舒舒觉罗氏看不见傅恒的脸色,只能硬着头皮道,“如今瓜尔佳氏府上是太太完颜氏当家,听说是个极爽利的性子。大概太太在闺阁里和自家嫂子有所不睦,这才慢慢淡下来了吧。”

傅恒想了想,慢慢道,“既然如此,便让瓜尔佳氏好生养着身子吧。病去如抽丝,总得要静养才是。”

舒舒觉罗氏猛然抬头,正撞上傅恒幽深的眼睛,嘴唇翕动却是说不出一句话。好半晌之后,方才低下头,哑着嗓子道,“妾,会好好伺候太太的。”

“嗯,你做事,我放心。”傅恒站了起来,一边往外走,一边吩咐道,“太太要是有什么吩咐的尽量满足,只要她能好好的静养就成,明白吗?”

舒舒觉罗氏一路送着傅恒,“妾明白。”

书房里,荣兴正等在一边,眼神不住的往书架子上落。

嘎吱一声,门开了。

荣兴迅速敛了神色,“爷。”

傅恒点了点头,“回来了?”

“是,多谢爷恩典,能让奴才家的回趟娘家。”荣兴谢道。

傅恒将身上披着的衣裳解了下来,随手放在一边,“东西送进去了?”

“是,是奴才家的亲眼看着承恩公府上的老夫人将东西送进宫的,您放心。”荣兴恭敬道。

傅恒走到了书架前,看着堆积甚高的一摞杂书,低声道,“那就好。”

荣兴忍了忍,还是没有忍住,“爷,三爷便是大不敬,也只是小孩子之间的事情罢了,您又何必下如此重的礼赔罪呢。”

傅恒抽出了半本棋谱,自嘲般一笑,“既然是赔罪,总要给出诚心才是,何况送到人心上的礼,不才是应当送的礼么。”
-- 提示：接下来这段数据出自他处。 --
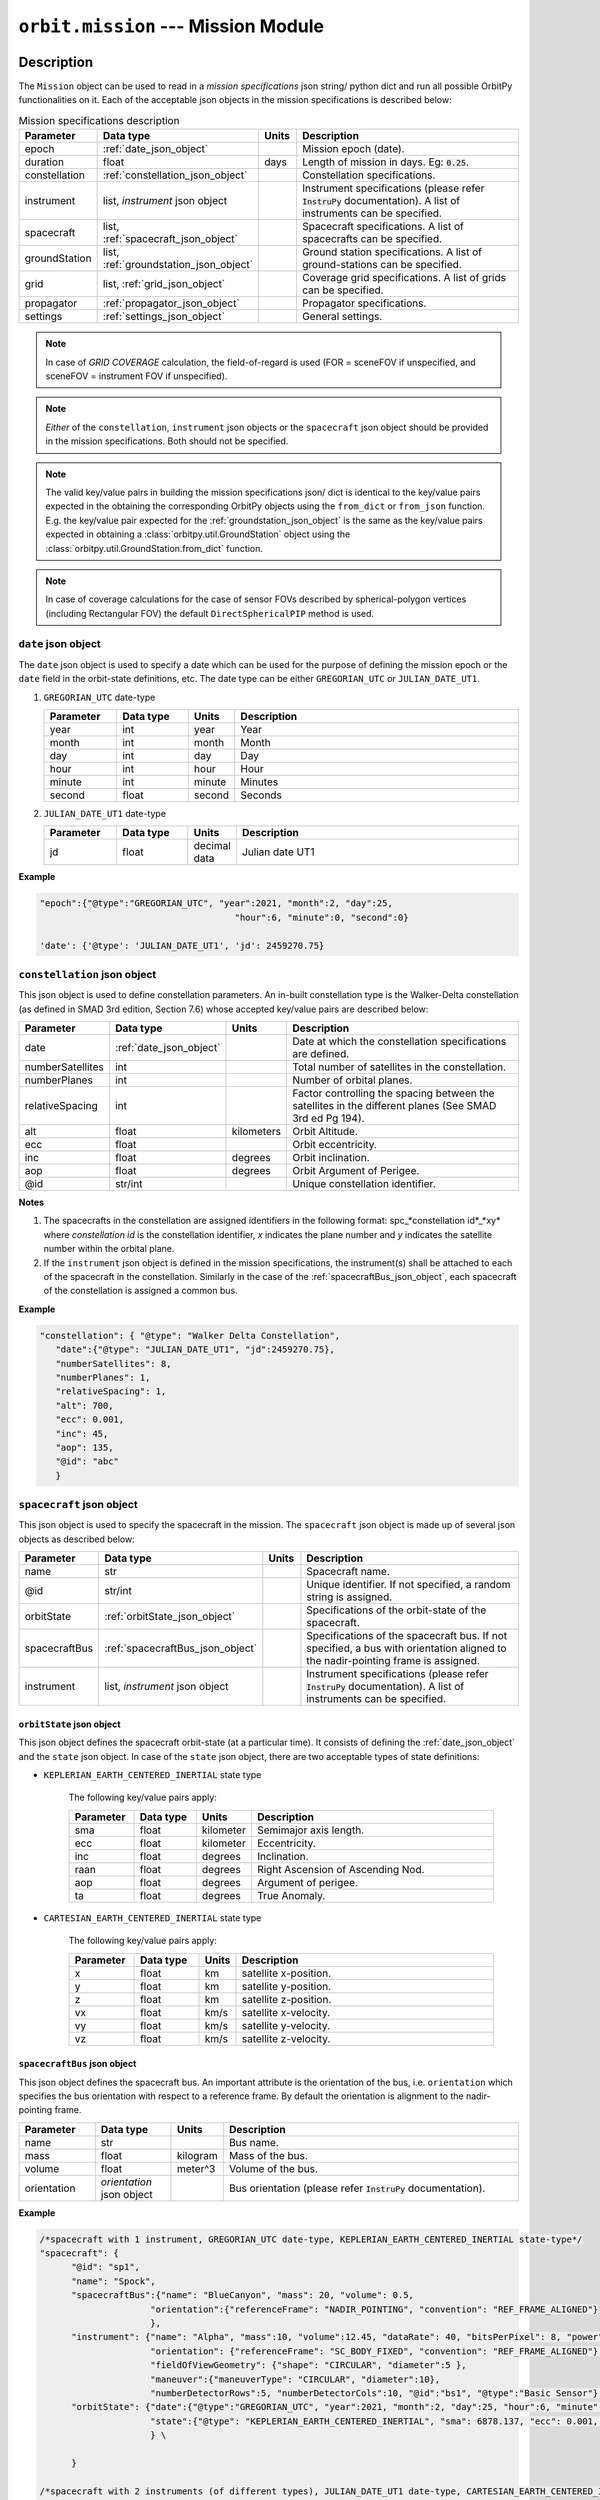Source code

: .. _mission_module:

``orbit.mission`` --- Mission Module
================================================

Description
^^^^^^^^^^^^^

The ``Mission`` object can be used to read in a *mission specifications* json string/ python dict and run all possible OrbitPy functionalities on it.
Each of the acceptable json objects in the mission specifications is described below:

.. csv-table:: Mission specifications description 
   :header: Parameter, Data type, Units, Description
   :widths: 10,10,5,40

   epoch, :ref:`date_json_object`, , Mission epoch (date).
   duration, float, days, Length of mission in days. Eg: :code:`0.25`.
   constellation, :ref:`constellation_json_object`, ,Constellation specifications.
   instrument, "list, *instrument* json object", ,Instrument specifications (please refer :code:`InstruPy` documentation). A list of instruments can be specified.
   spacecraft, "list, :ref:`spacecraft_json_object`", , Spacecraft specifications. A list of spacecrafts can be specified.
   groundStation, "list, :ref:`groundstation_json_object`", , Ground station specifications. A list of ground-stations can be specified.
   grid, "list, :ref:`grid_json_object`", ,Coverage grid specifications. A list of grids can be specified.
   propagator, :ref:`propagator_json_object`, ,Propagator specifications.
   settings, :ref:`settings_json_object`, , General settings.

.. note:: In case of *GRID COVERAGE* calculation, the field-of-regard is used (FOR = sceneFOV if unspecified, and sceneFOV = instrument FOV if unspecified). 

.. note:: *Either* of the ``constellation``, ``instrument`` json objects or the ``spacecraft`` json object should be provided in the mission specifications. Both should not be specified.

.. note:: The valid key/value pairs in building the mission specifications json/ dict is identical to the key/value pairs expected in the obtaining
         the corresponding OrbitPy objects using the ``from_dict`` or ``from_json`` function. E.g. the key/value pair expected for the :ref:`groundstation_json_object` is the same
         as the key/value pairs expected in obtaining a :class:`orbitpy.util.GroundStation` object using the :class:`orbitpy.util.GroundStation.from_dict` function.

.. note:: In case of coverage calculations for the case of sensor FOVs described by spherical-polygon vertices (including Rectangular FOV) the default ``DirectSphericalPIP`` method is used.

.. _date_json_object:

``date`` json object
-----------------------

The ``date`` json object is used to specify a date which can be used for the purpose of defining the mission epoch or the ``date`` field in the orbit-state definitions, etc.
The date type can be either ``GREGORIAN_UTC`` or ``JULIAN_DATE_UT1``.

1. ``GREGORIAN_UTC`` date-type

   .. csv-table:: 
      :header: Parameter, Data type, Units, Description
      :widths: 10,10,5,40

      year, int, year, Year
      month, int, month, Month
      day, int, day, Day
      hour, int, hour, Hour
      minute, int, minute, Minutes
      second, float, second, Seconds
      
2. ``JULIAN_DATE_UT1`` date-type

   .. csv-table:: 
      :header: Parameter, Data type, Units, Description
      :widths: 10,10,5,40

      jd, float, decimal data, Julian date UT1

**Example**

.. code-block:: javascript
   
   "epoch":{"@type":"GREGORIAN_UTC", "year":2021, "month":2, "day":25, 
                                        "hour":6, "minute":0, "second":0}

   'date': {'@type': 'JULIAN_DATE_UT1', 'jd': 2459270.75}  


.. _constellation_json_object:

``constellation`` json object
------------------------------

This json object is used to define constellation parameters. An in-built constellation type is the Walker-Delta constellation (as defined in SMAD 3rd edition, Section 7.6) whose 
accepted key/value pairs are described below:

.. csv-table:: 
   :header: Parameter, Data type, Units, Description
   :widths: 10,10,5,40

   date,:ref:`date_json_object`, , Date at which the constellation specifications are defined.
   numberSatellites, int, , Total number of satellites in the constellation.
   numberPlanes, int, , Number of orbital planes.
   relativeSpacing, int,, Factor controlling the spacing between the satellites in the different planes (See SMAD 3rd ed Pg 194).
   alt, float, kilometers, Orbit Altitude.
   ecc,float,, Orbit eccentricity.
   inc,float,degrees, Orbit inclination.
   aop,float,degrees, Orbit Argument of Perigee.
   @id,str/int, , Unique constellation identifier.

**Notes**

1. The spacecrafts in the constellation are assigned identifiers in the following format: spc_*constellation id*_*xy*
   where *constellation id* is the constellation identifier, *x* indicates the plane number and *y* indicates the satellite number within the orbital plane.

2. If the ``instrument`` json object is defined in the mission specifications, the instrument(s) shall be attached to each of the spacecraft
   in the constellation. Similarly in the case of the :ref:`spacecraftBus_json_object`, each spacecraft of the constellation is assigned a common bus.

**Example**

.. code-block:: javascript
   
   "constellation": { "@type": "Walker Delta Constellation",
      "date":{"@type": "JULIAN_DATE_UT1", "jd":2459270.75},
      "numberSatellites": 8,
      "numberPlanes": 1,
      "relativeSpacing": 1,
      "alt": 700,
      "ecc": 0.001,
      "inc": 45,
      "aop": 135,
      "@id": "abc"
      }

.. _spacecraft_json_object:

``spacecraft`` json object
---------------------------

This json object is used to specify the spacecraft in the mission. The ``spacecraft`` json object is made up of several json objects as described below:

.. csv-table:: 
   :header: Parameter, Data type, Units, Description
   :widths: 10,10,5,40

   name, str, , Spacecraft name.
   @id, str/int, , "Unique identifier. If not specified, a random string is assigned."
   orbitState, :ref:`orbitState_json_object`, , Specifications of the orbit-state of the spacecraft.
   spacecraftBus, :ref:`spacecraftBus_json_object`, , "Specifications of the spacecraft bus. If not specified, a bus with orientation aligned to the nadir-pointing frame is assigned."
   instrument, "list, *instrument* json object", ,Instrument specifications (please refer :code:`InstruPy` documentation). A list of instruments can be specified.

.. _orbitState_json_object:

``orbitState`` json object
..............................
   
This json object defines the spacecraft orbit-state (at a particular time). It consists of defining the :ref:`date_json_object` and the ``state``
json object. In case of the ``state`` json object, there are two acceptable types of state definitions:

* ``KEPLERIAN_EARTH_CENTERED_INERTIAL`` state type
         
   The following key/value pairs apply: 

   .. csv-table:: 
      :header: Parameter, Data type, Units, Description
      :widths: 10,10,5,40

      sma, float, kilometer, Semimajor axis length.
      ecc, float, kilometer, Eccentricity.
      inc, float, degrees, Inclination.
      raan, float, degrees, Right Ascension of Ascending Nod.
      aop, float, degrees, Argument of perigee.
      ta, float, degrees, True Anomaly.

* ``CARTESIAN_EARTH_CENTERED_INERTIAL`` state type 
   
   The following key/value pairs apply: 

   .. csv-table:: 
      :header: Parameter, Data type, Units, Description
      :widths: 10,10,5,40

      x, float, km, satellite x-position.
      y, float, km, satellite y-position.
      z, float, km, satellite z-position.
      vx, float, km/s, satellite x-velocity.
      vy, float, km/s, satellite y-velocity.
      vz, float, km/s, satellite z-velocity.

.. _spacecraftBus_json_object:

``spacecraftBus`` json object
..............................

This json object defines the spacecraft bus. An important attribute is the orientation of the bus, i.e. ``orientation`` which specifies
the bus orientation with respect to a reference frame. By default the orientation is alignment to the nadir-pointing frame. 

.. csv-table:: 
      :header: Parameter, Data type, Units, Description
      :widths: 10,10,5,40

      name, str, , Bus name.
      mass, float, kilogram, Mass of the bus.
      volume, float, meter^3, Volume of the bus.
      orientation, *orientation* json object, , Bus orientation (please refer :code:`InstruPy` documentation).

**Example**

.. code-block:: javascript
   
   /*spacecraft with 1 instrument, GREGORIAN_UTC date-type, KEPLERIAN_EARTH_CENTERED_INERTIAL state-type*/
   "spacecraft": { 
         "@id": "sp1", 
         "name": "Spock",
         "spacecraftBus":{"name": "BlueCanyon", "mass": 20, "volume": 0.5,
                        "orientation":{"referenceFrame": "NADIR_POINTING", "convention": "REF_FRAME_ALIGNED"}
                        },
         "instrument": {"name": "Alpha", "mass":10, "volume":12.45, "dataRate": 40, "bitsPerPixel": 8, "power": 12,
                        "orientation": {"referenceFrame": "SC_BODY_FIXED", "convention": "REF_FRAME_ALIGNED"}, 
                        "fieldOfViewGeometry": {"shape": "CIRCULAR", "diameter":5 },
                        "maneuver":{"maneuverType": "CIRCULAR", "diameter":10},
                        "numberDetectorRows":5, "numberDetectorCols":10, "@id":"bs1", "@type":"Basic Sensor"},
         "orbitState": {"date":{"@type":"GREGORIAN_UTC", "year":2021, "month":2, "day":25, "hour":6, "minute":0, "second":0},
                        "state":{"@type": "KEPLERIAN_EARTH_CENTERED_INERTIAL", "sma": 6878.137, "ecc": 0.001, "inc": 45, "raan": 35, "aop": 145, "ta": -25}
                        } \
   
         }

   /*spacecraft with 2 instruments (of different types), JULIAN_DATE_UT1 date-type, CARTESIAN_EARTH_CENTERED_INERTIAL state-type, no identifier specification, no bus specification*/
   "spacecraft": {
         "name": "Saturn",
         "instrument": [
                           {  "name": "Alpha", "mass":10, "volume":12.45, "dataRate": 40, "bitsPerPixel": 8, "power": 12,
                              "orientation": {"referenceFrame": "SC_BODY_FIXED", "convention": "REF_FRAME_ALIGNED"},
                              "fieldOfViewGeometry": {"shape": "CIRCULAR", "diameter":5 },
                              "maneuver":{"maneuverType": "CIRCULAR", "diameter":10},
                              "numberDetectorRows":5, "numberDetectorCols":10, "@id":"bs1", "@type":"Basic Sensor"
                           },
                           {  "@type": "Passive Optical Scanner", "name": "FireSat", "mass": 28, "volume": 0.12,"power": 32,
                              "fieldOfViewGeometry": {"shape": "RECTanGULAR", "angleHeight": 0.628, "angleWidth": 115.8 },
                              "scanTechnique": "WhiskBROOM", "orientation": { "referenceFrame": "SC_BODY_FIXED", "convention": "SIDE_loOK", "sideLookAngle": 0},
                              "dataRate": 85, "numberDetectorRows": 256, "numberDetectorCols": 1, "detectorWidth": 30e-6, "focalLength": 0.7,
                              "operatingWavelength": 4.2e-6, "bandwidth": 1.9e-6, "quantumEff": 0.5, "targetBlackBodyTemp": 290,
                              "bitsPerPixel": 8, "opticsSysEff": 0.75, "numOfReadOutE": 25, "apertureDia": 0.26, "Fnum": 2.7, "atmosLossModel": "LOWTRAN7"
                           }
                        ],
         "orbitState": {"date":{"@type":"JULIAN_DATE_UT1", "jd":2459270.75},
                        "state":{'@type': 'CARTESIAN_EARTH_CENTERED_INERTIAL', 'x': -5219.8, 'y': 1473.95, 'z': 4201.35, 'vx': -3.86085, 'vy': -5.99712, 'vz': -2.69806}
                        }
      }   

.. _groundstation_json_object:

``groundstation`` json object
------------------------------

This json object is used to model ground-station. The accepted key/value pairs are as follows:

.. csv-table:: 
   :header: Parameter, Data type, Units, Description
   :widths: 10,10,5,40

   name, str, , Name of the ground-station.
   latitude, float, degrees, Geocentric latitude coordinates.
   longitude, float, degrees, Geocentric longitude coordinates.
   altitude, float, kilometer, "Altitude. If not defined, value of 0km is assigned."
   minimumElevation, float, degrees, "Minimum required elevation (angle from ground-plane to satellite in degrees) for communication with satellite.  If not defined, value of 7 deg is assigned."
   @id, st/int, , "Unique ground-station identifier. If not defined, a random string is assigned."

**Example**

.. code-block:: javascript
   
   "groundStation": [{"name": "Atl", "latitude": -88, "longitude": 25, "minimumElevation":12, "@id": "atl" },
                     {"name": "CONAE", "latitude": -31.52, "longitude": -64.46, "altitude":0} 
                    ]   
   
.. _grid_json_object:

``grid`` json object
---------------------

This json object is used to define the grid, i.e. the array of grid-points over which coverage, data-metrics calculations shall take place.
Multiple grids, each with their own unique identifiers can be defined in a list. 

There are two types of grid definitions:

``autogrid`` grid-type
........................

In this grid-type the lat/lon bounds of a region are given. An optional grid-resolution can be supplied in which case a grid is generated with points
spaced at the user-defined grid resolution. If the grid-resolution is not given, an appropriate grid-resolution is set according to the
value of the ``gridResFactor`` key in the ``settings`` json field (described in :ref:`settings_json_object`).

.. csv-table:: 
   :header: Parameter, Data type, Units, Description
   :widths: 10,10,5,40

   latUpper, float, degrees, Upper latitude. Default value is 90 deg.
   latLower, float, degrees, Lower latitude. Default value is -90 deg.
   lonUpper, float, degrees, Upper longitude. Default value is 180 deg.
   lonLower, float, degrees, Lower longitude. Default value is -180 deg.
   gridRes, float, degrees, Grid resolution (optional). 
   @id, st/int, , Unique grid-identifier. If absent a random id is assigned.

.. note:: Please specify latitude bounds in the range of -90 deg to +90 deg. Specify longitude bounds in the range of -180 deg to +180 deg.

``custom`` grid-type
......................

In this grid definition, the user supplies the list of grid-points in a data-file (see :ref:`input_grid_file_format`). 

.. csv-table:: 
   :header: Parameter, Data type, Units, Description
   :widths: 10,10,5,40

   covGridFilePath, str, , Filepath (with filename) to the file where the grid-points are stored.
   @id, st/int, , Unique grid-identifier. If absent a random id is assigned.

**Example**

.. code-block:: javascript

      "grid":   { "@type": "autoGrid",
                  "@id":1,
                  "latUpper":20,
                  "latLower":15,
                  "lonUpper":45,
                  "lonLower":0,
                  "gridRes": 0.5               
                }

      "grid": { "@type": "customGrid",
                "@id":101,
                "covGridFilePath": "C:\workspace\covGridUSA.csv"
              }

.. _propagator_json_object:

``propagator`` json object
---------------------------

This json object specifies the propagator to be used for propagation of the satellite states. Currently there is only one in-built propagator, the J2 analytical propagator.
The time step-size of propagation can be specified by the ``stepSize`` key/value pair. If the time step-size is not specified, an appropriate step-size is set according to the
value of the ``propTimeResFactor`` key in the ``settings`` json field (described in :ref:`settings_json_object`).

.. csv-table:: 
   :header: Parameter, Data type, Units, Description
   :widths: 10,10,5,40

   stepSize, float, seconds, Propagation time step-size.

**Example**

.. code-block:: javascript

      "propagator":   { "@type": 'J2 ANALYTICAL PROPAGATOR', 'stepSize':15}

.. _settings_json_object:

``settings`` json object
--------------------------

This json object is used to specify some common mission settings. Following key/value pairs can be provided:

.. csv-table:: 
   :header: Parameter, Data type, Units, Description
   :widths: 10,10,5,40

   outDir, str, , Path to output directory. Default is the directory in which the ``mission.py`` module is located.
   coverageType, str, , Indicates the coverage calculation type. Accepted values for the in-built coverage calculators are: GRID COVERAGE/ POINTING OPTIONS COVERAGE/ POINTING OPTIONS WITH GRID COVERAGE.
   propTimeResFactor, float, ,  Factor which influences the propagation step-size calculation. See :class:`orbitpy.propagator.compute_time_step`. Default value is 0.25.
   gridResFactor, float, , Factor which influences the grid-resolution of an auto-generated grid. See :class:`orbitpy.grid.compute_grid_res`. Default value is 0.9.
   opaqueAtmosHeight, float, km, Relevant in-case of inter-satellite communications. Height of atmosphere (in kilometers) below which line-of-sight communication between two satellites **cannot** take place. Default value is 0 km.
   midAccessOnly, bool, , Flag to have only the access-times at the middle of access-intervals. The flag is set to `True` when coverage calculations are done for narrow FOV instruments like SAR or pushbroom-optical sensors using a sceneFOV (or FOR defined by a sceneFOV). See :ref:`correction_of_access_files`.

**Example**

.. code-block:: javascript

   "settings": {"outDir": "temp/", "coverageType": "GRID COVERAGE", "gridResFactor": 0.5, "midAccessOnly": true} 

Output
^^^^^^^

After initialization of the mission, it can be executed by calling the ``Mission.execute`` function. All the results of the various calculations are written in the directory specified in the ``outDir`` key/value pair of the :ref:`settings_json_object`.
Description of the location, naming-convention and data-format of the results is in the table below:

.. csv-table:: 
   :header: File/directory, Location, Naming Convention, (File) Data format
   :widths: 10,10,20,10

   Main output-directory, ``outDir`` key/value pair, ,
   Auto-generated grid files, main output-directory, "*gridN*, where *N* is the grid index", :ref:`input_grid_file_format` 
   Satellite folder, main output-directory, "*satN*, where *N* is the index of the satellite",
   State files, respective satellite folder, *state_cartesian.csv* and *state_keplerian.csv*, :ref:`Propagated state file format<propagated_state_file_format>`
   Access files (results of the coverage calculations), respective satellite folder, "*access_instruN_modeM_gridK.csv*, where *N* is the instrument index, *M* is the mode index and *K* is the grid index", :ref:`Grid cov o/p file format<grid_coverage_output_file_format>` (or) :ref:`Pointing options o/p file format<pointing_options_coverage_output_file_format>` (or) :ref:`Pointing options with grid cov o/p file format<pointing_options_with_grid_coverage_output_file_format>`
   Datametrics files, respective satellite folder,"*datametrics_instruN_modeM_gridK.csv*, where *N* is the instrument index, *M* is the mode index and *K* is the grid index", :ref:`Datametrics file format<datametrics_file_format>`
   Groundstation communication files, respective satellite folder, "*gndStnN_contacts.csv*, where *N* is the groundstation index", :ref:`Contact data file format<contacts_file_format>` (``INTERVAL`` format)
   Intersatellite communication directory, main output-directory, *comm*, 
   Intersatellite communication files, intersatellite communication directory, "*satM_to_satN_contacts.csv*, where *M* and *N* are the indices of the two satellites between which contacts are evaluated", :ref:`Contact data file format<contacts_file_format>` (``INTERVAL`` format)

As seen above, the index of a satellite, instrument, etc is used in the folder/file names. The name or the identifier of the entity is **not** used. A mapping between the
folder/file names to the identifiers is available from the list of ``...OutputInfo`` objects returned upon running the  ``execute`` function on the ``Mission`` object.
For example if the mission involved propagation of a satellite, a :class:`orbitpy.propagator.PropagatorOutputInfo` object shall be present in the list of ``...OutputInfo`` objects.

Examples
^^^^^^^^^

1. Example with a single spacecraft. Only propagation and eclipses are found. Note that a random identifier is assigned to the spacecraft.

   .. code-block:: bash

      from orbitpy.mission import Mission
            
      mission_json_str = '{  "epoch":{"@type":"GREGORIAN_UTC", "year":2021, "month":3, "day":25, "hour":15, "minute":6, "second":8}, \
                              "duration": 0.1, \
                              "spacecraft": { \
                                 "spacecraftBus":{"orientation":{"referenceFrame": "NADIR_POINTING", "convention": "REF_FRAME_ALIGNED"} \
                                             }, \
                                 "orbitState": {"date":{"@type":"GREGORIAN_UTC", "year":2021, "month":2, "day":25, "hour":6, "minute":0, "second":0}, \
                                             "state":{"@type": "KEPLERIAN_EARTH_CENTERED_INERTIAL", "sma": 6878.137, "ecc": 0.001, "inc": 45, "raan": 35, "aop": 145, "ta": -25} \
                                             } \
                                 }, \
                              "settings": {"outDir": "out1/"} \
                              }'
      mission = Mission.from_json(mission_json_str)
      out_info = mission.execute()
      print(out_info)

      >> [PropagatorOutputInfo.from_dict({'@type': 'PROPAGATOR OUTPUT INFO', 'propagatorType': 'J2 ANALYTICAL PROPAGATOR', 
            'spacecraftId': '1bfa9331-7013-45bd-8991-de552f4837a2', 'stateCartFile': 'out1//sat0/state_cartesian.csv', 
            'stateKeplerianFile': 'out1//sat0/state_keplerian.csv', 'startDate': 2459299.1292592594, 'duration': 0.1, '@id': None}), 
          EclipseFinderOutputInfo.from_dict({'@type': 'ECLIPSE FINDER OUTPUT INFO', 'spacecraftId': '1bfa9331-7013-45bd-8991-de552f4837a2', 
            'stateCartFile': 'out1//sat0/state_cartesian.csv', 'eclipseFile': 'out1//sat0/eclipses.csv', 'outType': 'INTERVAL', 
            'startDate': 2459299.1292592594, 'duration': 0.1, '@id': None})]

      
      Output directory structure
      ---------------------------
      out1
         ├───comm
         └───sat0
               state_cartesian.csv
               state_keplerian.csv
               eclipses.csv

2. Example with a constellation and ground-station. All the 8 spacecrafts are propagated, eclipses calculated, inter-satellite contact periods calculated and the ground-station
   contacts calculated.
   
.. code-block:: bash

      from orbitpy.mission import Mission
            
      mission_json_str = '{  "epoch":{"@type":"JULIAN_DATE_UT1", "jd":2459270.75}, \
                                    "duration": 0.25, \
                                    "constellation": { "@type": "Walker Delta Constellation", \
                                             "date":{"@type": "JULIAN_DATE_UT1", "jd":2459270.75}, \
                                             "numberSatellites": 8, \
                                             "numberPlanes": 1, \
                                             "relativeSpacing": 1, \
                                             "alt": 700, \
                                             "ecc": 0.001, \
                                             "inc": 45, \
                                             "aop": 135, \
                                             "@id": "abc" \
                                          }, \
                                    "groundStation":{"name": "CONAE", "latitude": -31.52, "longitude": -64.46, "altitude":0}, \
                                    "settings": {"outDir": "out2/"} \
                                 }'

      mission = Mission.from_json(mission_json_str)
      out_info = mission.execute()

      Output directory structure
      ---------------------------
      out2/
         ├───comm
         │       sat0_to_sat1.csv
         │       sat0_to_sat2.csv
         │       sat0_to_sat3.csv
         │       sat0_to_sat4.csv
         │       sat0_to_sat5.csv
         │       sat0_to_sat6.csv
         │       sat0_to_sat7.csv
         │       sat1_to_sat2.csv
         │       sat1_to_sat3.csv
         │       sat1_to_sat4.csv
         │       sat1_to_sat5.csv
         │       sat1_to_sat6.csv
         │       sat1_to_sat7.csv
         │       sat2_to_sat3.csv
         │       sat2_to_sat4.csv
         │       sat2_to_sat5.csv
         │       sat2_to_sat6.csv
         │       sat2_to_sat7.csv
         │       sat3_to_sat4.csv
         │       sat3_to_sat5.csv
         │       sat3_to_sat6.csv
         │       sat3_to_sat7.csv
         │       sat4_to_sat5.csv
         │       sat4_to_sat6.csv
         │       sat4_to_sat7.csv
         │       sat5_to_sat6.csv
         │       sat5_to_sat7.csv
         │       sat6_to_sat7.csv
         │
         ├───sat0
         │       eclipses.csv
         │       gndStn0_contacts.csv
         │       state_cartesian.csv
         │       state_keplerian.csv
         │
         ├───sat1
         │       eclipses.csv
         │       gndStn0_contacts.csv
         │       state_cartesian.csv
         │       state_keplerian.csv
         │
         ├───sat2
         │       eclipses.csv
         │       gndStn0_contacts.csv
         │       state_cartesian.csv
         │       state_keplerian.csv
         │
         ├───sat3
         │       eclipses.csv
         │       gndStn0_contacts.csv
         │       state_cartesian.csv
         │       state_keplerian.csv
         │
         ├───sat4
         │       eclipses.csv
         │       gndStn0_contacts.csv
         │       state_cartesian.csv
         │       state_keplerian.csv
         │
         ├───sat5
         │       eclipses.csv
         │       gndStn0_contacts.csv
         │       state_cartesian.csv
         │       state_keplerian.csv
         │
         ├───sat6
         │       eclipses.csv
         │       gndStn0_contacts.csv
         │       state_cartesian.csv
         │       state_keplerian.csv
         │
         └───sat7
                  eclipses.csv
                  gndStn0_contacts.csv
                  state_cartesian.csv
                  state_keplerian.csv

API
^^^^^

.. rubric:: Classes

.. autosummary::
   :nosignatures:
   :toctree: generated/
   :template: classes_template.rst
   :recursive:

   orbitpy.mission.Settings
   orbitpy.mission.Mission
荣兴依然不赞同,“奴才只是觉得未免太早了些,毕竟万岁爷春秋鼎盛。”

傅恒细细的看着手中残余的半本棋谱,想起在宫中阿哥所遇上之事,“皇上的年龄倒是不算太大,可是几位年长的阿哥却是已经成年了。”

“既然如此,您这么早下决定,也未免……”

“太冒险了?”傅恒替他说道。

荣兴没有开口,却是点点头。

傅恒转过头,看着与自己从小一起长大的心腹,一字一句道,“可是我已经下定决心了。”

荣兴眼神挣扎了许久,最终还是放弃了自己的想法,低着头闷声道,“奴才听说承恩公似乎不大好了。”

丁忧!

傅恒瞬间就反应过来,“你可见过承恩公?”

荣兴摇了摇头,“没有,不过奴才家的姐姐是承恩公府上的管家娘子,不会错了。”压低了声音,“听说若是能熬过年便能大好了。”

这便是说熬不过今年了?

“你先下去吧。”

“嗻。”

荣兴慢慢退出了屋子,将书房门阖上。

傅恒的手按上放在书桌上的棋谱,慢慢的合拢成拳,近乎无声的发誓,“你放心,只要有我在,你就不会可怜。”

你放心,只要有我在,你就不会可怜!

孩子的脸依旧是红通通的,嫩嫩的嘴巴微微开合,呼吸依旧悠远绵长,丝毫看不出来她刚刚曾经在鬼门关走过一趟。

云妍整个人失魂落魄的跌坐在床边,手上紧紧的抓着方才覆盖在孩子面上的小被子。满脑子只有那一句话,像念经一样重复。她不想听,可是那句话在脑子里不停回转,一个字一个字的钻进了心里。

乌拉那拉·云妍,你真是个傻子,傻了一辈子,居然还想再傻一辈子……

这一章是送给猫的,哎呀,我家猫可是特别的可爱,不管我怎么写,她都不反对啊,比我家亲爱的,和亲爱的的那个知己,以及色狼的死忠粉可爱多了啊,所以这一章是送给她的,虽然有点晚……

又,那尔布在历史上应该早都挂了,大概在那拉当皇后之前,这边为了剧情,所以挪后。

还有五公主身边伺候的人,咳咳,金手指,你们别认真研究。